Show the lines below where "pyautogui" occurs.

*** Opening Data records ***

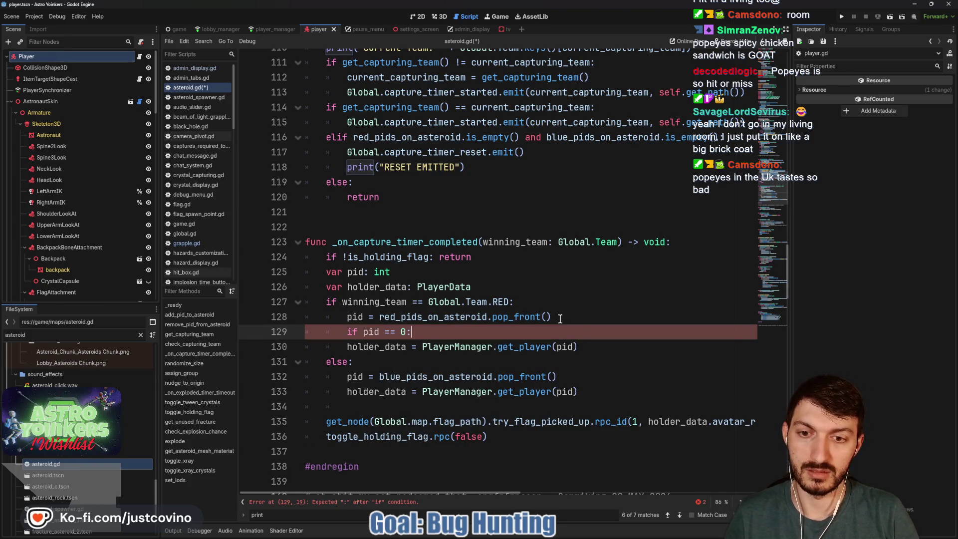
pyautogui.press('Return')
pyautogui.write('pid = 1')
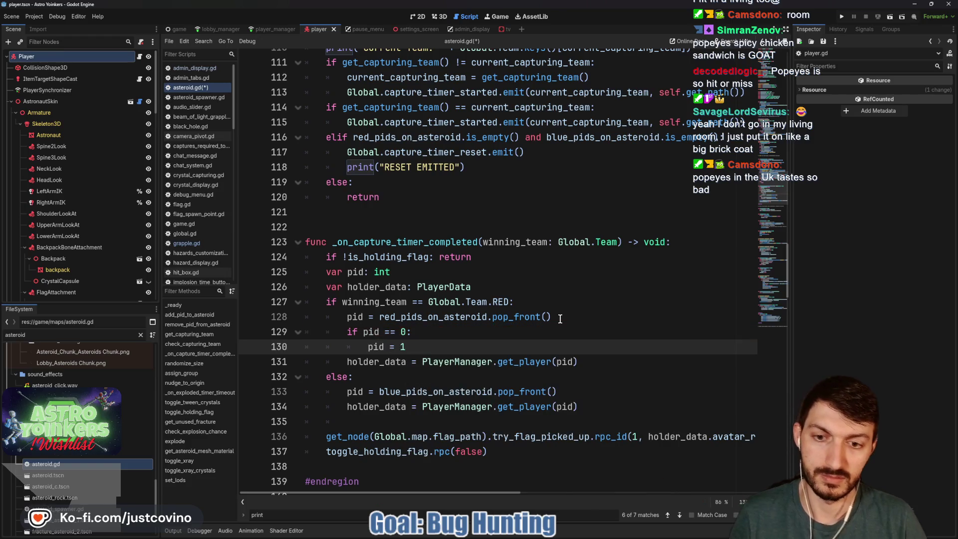
# - Add the same pid = 1 guard after the blue pop_front line, save, and run the game
pyautogui.click(579, 392)
pyautogui.press('Return')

*** Closing Data records ***

Task output:
pyautogui.press('Return')
pyautogui.write('pid = 1')
pyautogui.click(579, 392)
pyautogui.press('Return')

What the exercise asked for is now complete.